Is Saving A Life Dogma Or Love?

In Phoenix, the Roman Catholic Church fired one of its hospitals after it performed an abortion to save a woman's life. Nicholas Kristof writes:

To me, this battle illuminates two rival religious approaches, within the Catholic church and any spiritual tradition. One approach focuses upon dogma, sanctity, rules and the punishment of sinners. The other exalts compassion for the needy and mercy for sinners — and, perhaps, above all, inclusiveness.

The thought that keeps nagging at me is this: If you look at Bishop Olmsted and Sister Margaret [a member of of the hospital's ethics panel who was excommunicated for authorizing the abortion] as the protagonists in this battle, one of them truly seems to me to have emulated the life of Jesus. And it’s not the bishop, who has spent much of his adult life as a Vatican bureaucrat climbing the career ladder. It’s Sister Margaret, who like so many nuns has toiled for decades on behalf of the neediest and sickest among us.

I wish it were that simple. It's easy to say that the hospital should've been more flexible in this case. I would've voted with Sister Margaret. But Jesus preached about personal righteousness as well as peace and justice. The gospel and therefore the church are both about authority and love. The right balance was easy for Jesus to strike, less so for his imperfect followers. For instance, the Vatican's against capital punishment as well as abortion. Kristof is discomfited by its enforcement of dogma because it excommunicated Sister Margaret. But how would his column have read if the church had excommunicated a prison guard who participated in an execution?


Juan C. Marrero said...

Interesting post. The situation as descibed is a true tragedy, and not, one hopes, a routine hospital dilemma.
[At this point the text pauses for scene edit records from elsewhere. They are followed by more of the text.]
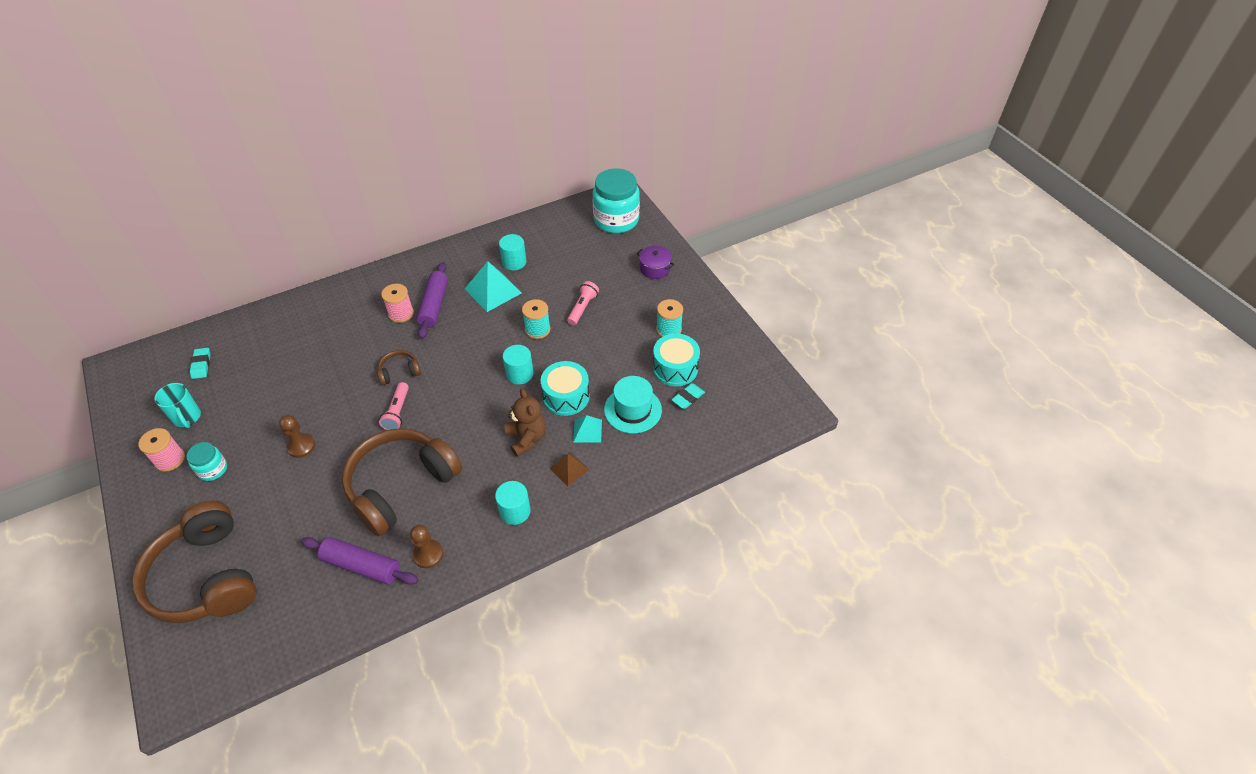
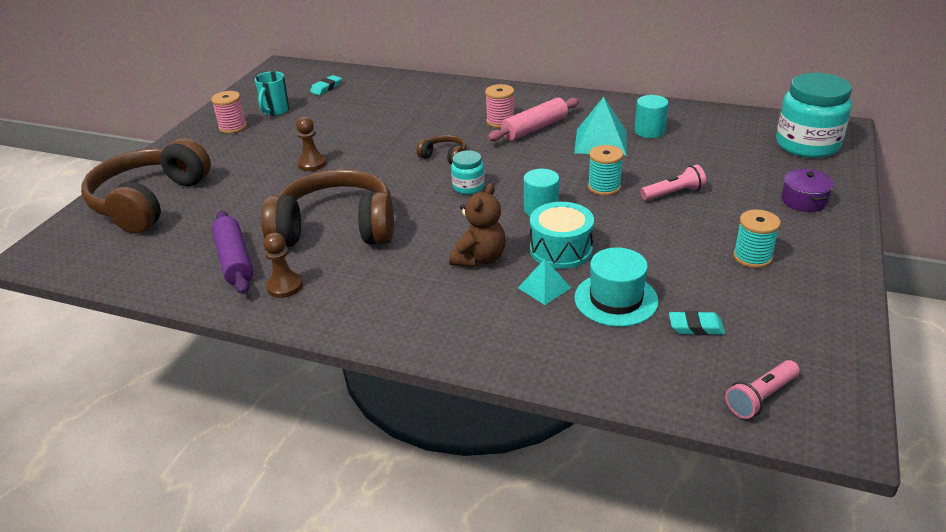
camera: 50 degrees right, 15 degrees down
turquoise jar [187,442,227,481] -> turquoise jar moved to [451,151,485,194]
pink flashlight [379,382,409,430] -> pink flashlight moved to [725,360,800,419]
purple rolling pin [416,262,448,339] -> pink rolling pin [487,98,579,141]
turquoise cylinder [495,481,531,525] -> none
brown pyramid [549,452,590,486] -> none
turquoise drum [653,333,700,386] -> none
The RCC might better have ackowledged, through silence perhaps, that the most righteous course here is not self-evident and that those directly involved, after prayerful consideration, should have proceeded in a manner yielding the least harm. (The RCC has the unfortunate habit of anwering even those questions that have not been asked.)

Recently, Benedict XVI took a less dogmatic approach when he suggested that it might be better than not for an HIV+ male prostitute to use a condom to prevent further infections. Certainly, the Pope meant no celebration of prostitution by this hint of "relativism".
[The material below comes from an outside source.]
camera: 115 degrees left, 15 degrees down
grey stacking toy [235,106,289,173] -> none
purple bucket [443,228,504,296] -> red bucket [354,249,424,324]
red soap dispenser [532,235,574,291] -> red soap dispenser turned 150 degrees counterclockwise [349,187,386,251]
Similarly, saving the mother's life here cannot be seen as endorsement of abortion. In this sad case, one must either trust in God's merciful love or give in to despair. A veritable "Sophie's Choice".

Barry Fernelius said...

You wrote, "But how would his column have read if the church had excommunicated a prison guard who participated in an execution?"

That's a bit of a stretch. I think that there's a very high probability that a Roman Catholic prison guard has already participated in an execution. Yet, I can't imagine a situation in which the Roman Catholic church would bother to excommunicate such a person, can you? And isn't that the whole point of the Kristof article?

Fr. John said...

Thanks, Juan; and point taken (and anticipated!), Barry. For consistency's sake the RCC probably should take a more aggressive line on capital punishment. My guess is that its failure to do so isn't a matter of hypocrisy or politics as much as the sheer numbers -- around a million abortions a year vs. what, a score of executions?
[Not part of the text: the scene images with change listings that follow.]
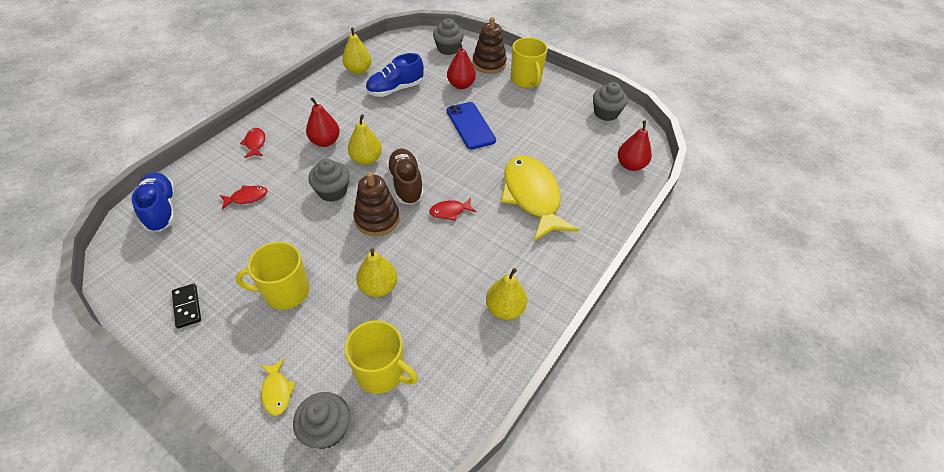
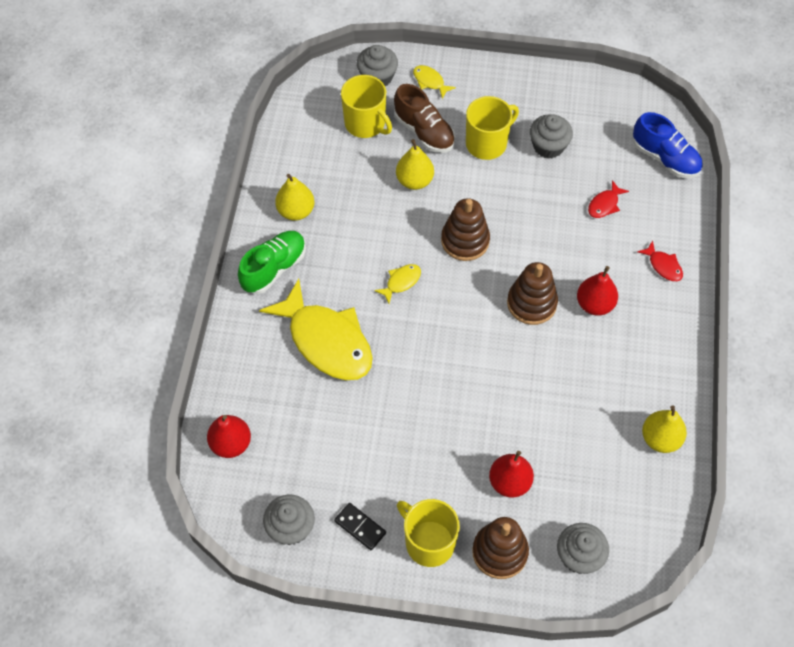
camera: 155 degrees right, 10 degrees up
black domino [172,284,201,328] -> black domino moved to [334,503,386,550]
grey cupcake [308,159,350,202] -> grey cupcake moved to [530,114,573,159]
yellow mug [345,320,418,394] -> yellow mug turned 135 degrees counterclockwise [341,75,392,138]
yellow pear [348,114,382,165] -> brown stacking toy [507,262,558,325]
blue shoe [366,53,424,97] -> none
brown shoe [386,149,424,205] -> brown shoe moved to [394,84,455,153]
red fish [429,198,476,221] -> yellow fish [374,264,421,303]
blue phone [447,102,496,149] -> none
none -> green shoe [238,231,306,294]

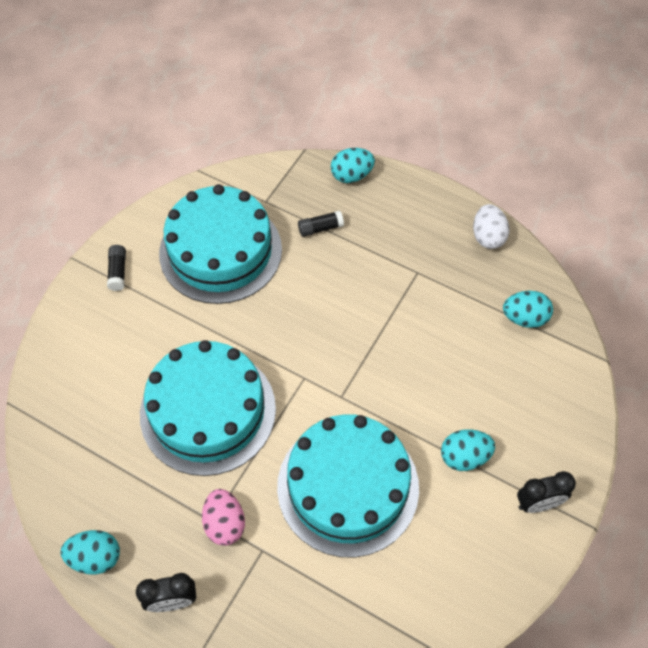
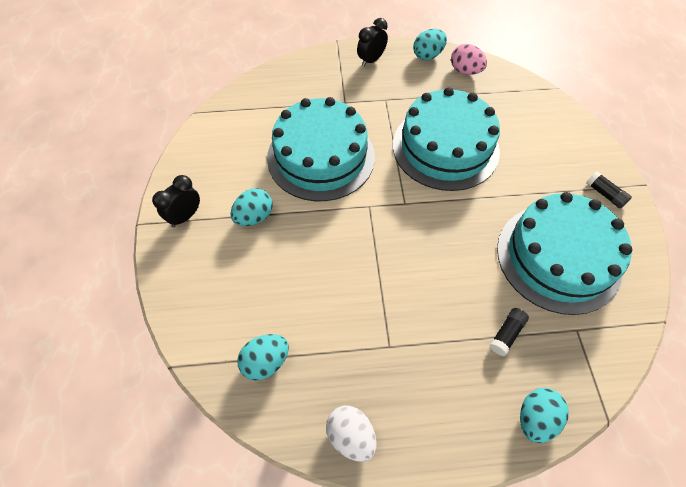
camera: 145 degrees right, 0 degrees up
pink egg [202,489,245,546] -> pink egg moved to [451,44,487,75]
Again, I'm with St. Joseph's and Sister Margaret. What bugged me about Kristof's piece was the association of the pro-life position with dogma and bureaucracy. We may not agree, but the RCC sincerely believes its abortion stance is about charity, justice, and love.

J.C.Marrero said...

What bothers me is that excommunication (capital pusnishment for the soul)would be invoked here. From the initial post, the bishop seems to have treated Sr. Margaret as if she worked in some abortion mill.

This situation reminds of the incident depicted in the movie "127Hours"--a desperate situation with an unsatisfactory solution.